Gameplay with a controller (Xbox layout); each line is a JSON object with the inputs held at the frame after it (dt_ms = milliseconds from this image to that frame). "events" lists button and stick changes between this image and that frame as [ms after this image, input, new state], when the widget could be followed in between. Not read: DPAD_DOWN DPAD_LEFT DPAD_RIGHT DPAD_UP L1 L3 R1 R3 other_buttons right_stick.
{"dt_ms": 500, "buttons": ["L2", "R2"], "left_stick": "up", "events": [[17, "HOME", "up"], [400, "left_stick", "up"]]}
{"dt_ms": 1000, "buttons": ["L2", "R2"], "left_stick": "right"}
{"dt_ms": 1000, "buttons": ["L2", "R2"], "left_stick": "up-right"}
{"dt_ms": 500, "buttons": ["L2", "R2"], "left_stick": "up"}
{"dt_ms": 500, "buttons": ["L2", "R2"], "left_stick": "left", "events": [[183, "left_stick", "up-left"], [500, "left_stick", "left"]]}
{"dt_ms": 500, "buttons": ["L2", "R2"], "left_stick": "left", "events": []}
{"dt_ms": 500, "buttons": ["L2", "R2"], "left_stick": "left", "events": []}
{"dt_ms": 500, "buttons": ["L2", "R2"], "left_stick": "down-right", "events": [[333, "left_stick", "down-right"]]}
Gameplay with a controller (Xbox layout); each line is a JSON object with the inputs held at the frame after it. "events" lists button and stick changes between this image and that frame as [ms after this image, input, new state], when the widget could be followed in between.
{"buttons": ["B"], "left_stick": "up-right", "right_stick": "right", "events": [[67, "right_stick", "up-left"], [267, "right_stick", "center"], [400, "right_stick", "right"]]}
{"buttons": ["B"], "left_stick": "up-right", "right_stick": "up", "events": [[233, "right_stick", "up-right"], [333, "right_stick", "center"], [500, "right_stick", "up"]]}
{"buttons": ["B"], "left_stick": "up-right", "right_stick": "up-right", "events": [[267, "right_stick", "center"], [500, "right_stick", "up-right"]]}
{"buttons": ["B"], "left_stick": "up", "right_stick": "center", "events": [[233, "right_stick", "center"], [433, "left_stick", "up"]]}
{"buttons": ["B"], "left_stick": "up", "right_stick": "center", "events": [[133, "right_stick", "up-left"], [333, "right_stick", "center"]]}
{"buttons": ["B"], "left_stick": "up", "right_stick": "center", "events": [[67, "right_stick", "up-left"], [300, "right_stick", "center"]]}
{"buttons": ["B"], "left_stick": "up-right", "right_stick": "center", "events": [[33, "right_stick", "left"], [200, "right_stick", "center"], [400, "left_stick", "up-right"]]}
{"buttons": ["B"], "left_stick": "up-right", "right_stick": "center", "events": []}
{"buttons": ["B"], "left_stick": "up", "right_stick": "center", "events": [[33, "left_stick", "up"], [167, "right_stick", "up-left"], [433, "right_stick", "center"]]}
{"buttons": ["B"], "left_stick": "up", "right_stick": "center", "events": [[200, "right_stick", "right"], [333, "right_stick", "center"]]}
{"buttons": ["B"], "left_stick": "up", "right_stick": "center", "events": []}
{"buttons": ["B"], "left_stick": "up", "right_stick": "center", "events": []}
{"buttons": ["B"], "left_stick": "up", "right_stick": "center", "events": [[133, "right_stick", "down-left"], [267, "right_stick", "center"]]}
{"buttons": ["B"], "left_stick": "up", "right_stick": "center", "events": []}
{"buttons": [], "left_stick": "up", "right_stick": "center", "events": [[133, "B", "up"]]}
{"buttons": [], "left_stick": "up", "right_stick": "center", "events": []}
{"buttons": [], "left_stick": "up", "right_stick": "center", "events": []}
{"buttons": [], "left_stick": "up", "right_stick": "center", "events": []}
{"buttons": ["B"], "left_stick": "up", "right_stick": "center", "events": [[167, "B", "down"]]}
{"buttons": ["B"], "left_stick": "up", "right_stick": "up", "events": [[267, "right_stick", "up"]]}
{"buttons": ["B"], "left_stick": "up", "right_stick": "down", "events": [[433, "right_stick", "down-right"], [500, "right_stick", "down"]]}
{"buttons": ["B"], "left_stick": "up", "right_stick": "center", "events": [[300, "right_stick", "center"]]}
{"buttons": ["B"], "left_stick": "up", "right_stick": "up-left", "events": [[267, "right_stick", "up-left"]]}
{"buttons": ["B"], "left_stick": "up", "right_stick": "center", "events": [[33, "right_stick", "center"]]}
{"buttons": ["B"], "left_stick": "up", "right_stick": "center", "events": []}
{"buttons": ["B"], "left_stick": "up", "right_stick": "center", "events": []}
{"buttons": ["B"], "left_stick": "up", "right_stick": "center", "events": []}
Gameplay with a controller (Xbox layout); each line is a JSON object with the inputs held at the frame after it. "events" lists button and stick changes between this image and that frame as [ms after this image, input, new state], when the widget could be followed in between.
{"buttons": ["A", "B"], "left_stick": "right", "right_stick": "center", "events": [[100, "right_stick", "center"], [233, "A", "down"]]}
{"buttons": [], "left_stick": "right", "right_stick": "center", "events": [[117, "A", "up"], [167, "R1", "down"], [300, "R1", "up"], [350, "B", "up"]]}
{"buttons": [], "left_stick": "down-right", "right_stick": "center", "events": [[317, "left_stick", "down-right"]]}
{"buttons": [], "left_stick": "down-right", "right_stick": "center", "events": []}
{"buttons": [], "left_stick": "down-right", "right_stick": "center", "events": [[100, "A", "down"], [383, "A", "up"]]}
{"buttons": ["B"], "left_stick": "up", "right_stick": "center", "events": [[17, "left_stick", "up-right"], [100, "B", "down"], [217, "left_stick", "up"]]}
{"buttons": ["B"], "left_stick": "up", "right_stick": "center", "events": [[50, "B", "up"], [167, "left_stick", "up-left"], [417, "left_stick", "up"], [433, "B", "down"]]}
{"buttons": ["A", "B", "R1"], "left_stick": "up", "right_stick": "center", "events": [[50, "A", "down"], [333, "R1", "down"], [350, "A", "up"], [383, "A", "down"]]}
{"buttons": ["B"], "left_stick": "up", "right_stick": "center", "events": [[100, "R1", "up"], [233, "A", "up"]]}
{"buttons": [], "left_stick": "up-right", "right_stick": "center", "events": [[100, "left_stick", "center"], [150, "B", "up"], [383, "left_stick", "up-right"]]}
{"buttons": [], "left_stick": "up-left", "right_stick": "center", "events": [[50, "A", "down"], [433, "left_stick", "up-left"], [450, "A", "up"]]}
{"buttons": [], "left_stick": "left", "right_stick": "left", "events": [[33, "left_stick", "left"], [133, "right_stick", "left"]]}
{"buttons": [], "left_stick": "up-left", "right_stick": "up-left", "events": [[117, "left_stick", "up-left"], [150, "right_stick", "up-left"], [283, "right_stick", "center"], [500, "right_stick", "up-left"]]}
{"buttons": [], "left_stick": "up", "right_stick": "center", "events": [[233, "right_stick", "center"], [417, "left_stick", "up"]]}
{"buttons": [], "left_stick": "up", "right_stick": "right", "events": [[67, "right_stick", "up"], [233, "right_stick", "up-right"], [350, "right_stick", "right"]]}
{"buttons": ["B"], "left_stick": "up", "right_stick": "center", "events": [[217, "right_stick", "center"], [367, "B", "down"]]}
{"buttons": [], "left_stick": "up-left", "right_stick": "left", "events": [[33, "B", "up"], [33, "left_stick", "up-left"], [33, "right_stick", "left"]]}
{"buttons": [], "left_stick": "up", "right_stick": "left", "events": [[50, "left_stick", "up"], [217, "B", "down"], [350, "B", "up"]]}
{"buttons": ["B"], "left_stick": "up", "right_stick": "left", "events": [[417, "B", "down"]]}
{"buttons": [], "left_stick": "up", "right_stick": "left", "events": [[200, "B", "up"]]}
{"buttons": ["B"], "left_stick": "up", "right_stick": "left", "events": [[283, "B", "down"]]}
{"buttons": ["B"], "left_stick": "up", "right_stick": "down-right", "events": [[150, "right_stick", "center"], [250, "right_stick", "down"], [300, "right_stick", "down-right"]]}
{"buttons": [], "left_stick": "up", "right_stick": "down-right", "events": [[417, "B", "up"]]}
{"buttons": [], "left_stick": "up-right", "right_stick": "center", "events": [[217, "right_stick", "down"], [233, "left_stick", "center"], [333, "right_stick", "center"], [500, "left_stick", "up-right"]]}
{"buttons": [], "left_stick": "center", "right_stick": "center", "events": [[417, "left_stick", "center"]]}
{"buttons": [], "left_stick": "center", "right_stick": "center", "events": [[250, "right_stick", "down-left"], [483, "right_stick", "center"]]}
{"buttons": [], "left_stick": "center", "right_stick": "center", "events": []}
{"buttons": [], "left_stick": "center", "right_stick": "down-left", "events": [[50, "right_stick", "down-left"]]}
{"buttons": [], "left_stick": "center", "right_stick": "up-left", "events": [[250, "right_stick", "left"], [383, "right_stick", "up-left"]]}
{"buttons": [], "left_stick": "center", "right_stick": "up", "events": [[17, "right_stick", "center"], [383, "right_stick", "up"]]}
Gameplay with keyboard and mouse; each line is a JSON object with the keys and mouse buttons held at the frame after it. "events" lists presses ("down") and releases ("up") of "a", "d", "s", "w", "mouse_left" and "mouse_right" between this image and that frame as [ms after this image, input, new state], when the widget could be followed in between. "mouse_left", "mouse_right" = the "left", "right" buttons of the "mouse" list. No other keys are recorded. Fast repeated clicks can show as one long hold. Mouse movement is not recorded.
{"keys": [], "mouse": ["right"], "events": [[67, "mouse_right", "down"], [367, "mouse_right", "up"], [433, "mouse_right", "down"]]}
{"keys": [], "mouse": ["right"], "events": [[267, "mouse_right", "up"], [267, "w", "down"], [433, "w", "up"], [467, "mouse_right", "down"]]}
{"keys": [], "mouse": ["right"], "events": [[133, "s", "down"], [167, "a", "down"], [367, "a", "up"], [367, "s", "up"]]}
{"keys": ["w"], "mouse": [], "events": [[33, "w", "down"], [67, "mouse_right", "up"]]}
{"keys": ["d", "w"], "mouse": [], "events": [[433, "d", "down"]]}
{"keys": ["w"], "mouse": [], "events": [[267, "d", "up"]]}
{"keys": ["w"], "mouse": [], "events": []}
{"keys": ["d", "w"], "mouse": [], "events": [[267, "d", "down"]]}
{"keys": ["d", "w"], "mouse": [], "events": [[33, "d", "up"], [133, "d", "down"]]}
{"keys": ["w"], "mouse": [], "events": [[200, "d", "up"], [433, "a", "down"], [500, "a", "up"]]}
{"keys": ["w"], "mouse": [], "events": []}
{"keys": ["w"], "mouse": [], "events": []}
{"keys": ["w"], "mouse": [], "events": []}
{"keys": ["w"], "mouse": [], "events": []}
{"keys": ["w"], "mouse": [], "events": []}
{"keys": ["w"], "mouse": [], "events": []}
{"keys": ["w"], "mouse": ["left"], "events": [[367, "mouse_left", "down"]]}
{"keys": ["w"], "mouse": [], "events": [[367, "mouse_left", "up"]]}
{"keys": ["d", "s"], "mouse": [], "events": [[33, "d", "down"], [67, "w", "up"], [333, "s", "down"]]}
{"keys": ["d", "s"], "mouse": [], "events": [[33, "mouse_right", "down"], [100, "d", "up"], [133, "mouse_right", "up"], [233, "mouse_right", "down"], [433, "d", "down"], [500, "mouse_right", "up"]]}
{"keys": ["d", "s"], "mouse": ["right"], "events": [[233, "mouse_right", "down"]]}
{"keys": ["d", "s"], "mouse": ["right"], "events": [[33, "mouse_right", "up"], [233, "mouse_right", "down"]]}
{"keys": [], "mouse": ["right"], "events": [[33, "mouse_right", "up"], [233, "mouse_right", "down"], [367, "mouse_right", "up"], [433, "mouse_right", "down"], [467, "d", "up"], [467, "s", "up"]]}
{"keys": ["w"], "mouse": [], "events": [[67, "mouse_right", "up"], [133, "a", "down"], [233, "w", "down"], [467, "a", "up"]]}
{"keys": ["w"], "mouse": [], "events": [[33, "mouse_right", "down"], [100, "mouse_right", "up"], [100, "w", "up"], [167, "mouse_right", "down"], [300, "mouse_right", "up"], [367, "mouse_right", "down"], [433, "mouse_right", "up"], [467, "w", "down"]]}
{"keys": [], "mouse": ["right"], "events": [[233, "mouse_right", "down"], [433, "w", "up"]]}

+---+

From the listing above, return every line that carries the string "between".

Gameplay with a controller (Xbox layout); each line is a JSON object with the inputs held at the frame after it (dt_ms = milliseconds from this image to that frame). "events" lists button and stick changes between this image and that frame as [ms after this image, input, new state], when the widget could be followed in between. Not read: DPAD_DOWN DPAD_LEFT DPAD_RIGHT DPAD_UP L1 L3 R1 R3 other_buttons right_stick.
Gameplay with a controller (Xbox layout); each line is a JSON object with the inputs held at the frame after it. "events" lists button and stick changes between this image and that frame as [ms after this image, input, new state], when the widget could be followed in between.
Gameplay with a controller (Xbox layout); each line is a JSON object with the inputs held at the frame after it. "events" lists button and stick changes between this image and that frame as [ms after this image, input, new state], when the widget could be followed in between.
Gameplay with keyboard and mouse; each line is a JSON object with the keys and mouse buttons held at the frame after it. "events" lists presses ("down") and releases ("up") of "a", "d", "s", "w", "mouse_left" and "mouse_right" between this image and that frame as [ms after this image, input, new state], when the widget could be followed in between. "mouse_left", "mouse_right" = the "left", "right" buttons of the "mouse" list. No other keys are recorded. Fast repeated clicks can show as one long hold. Mouse movement is not recorded.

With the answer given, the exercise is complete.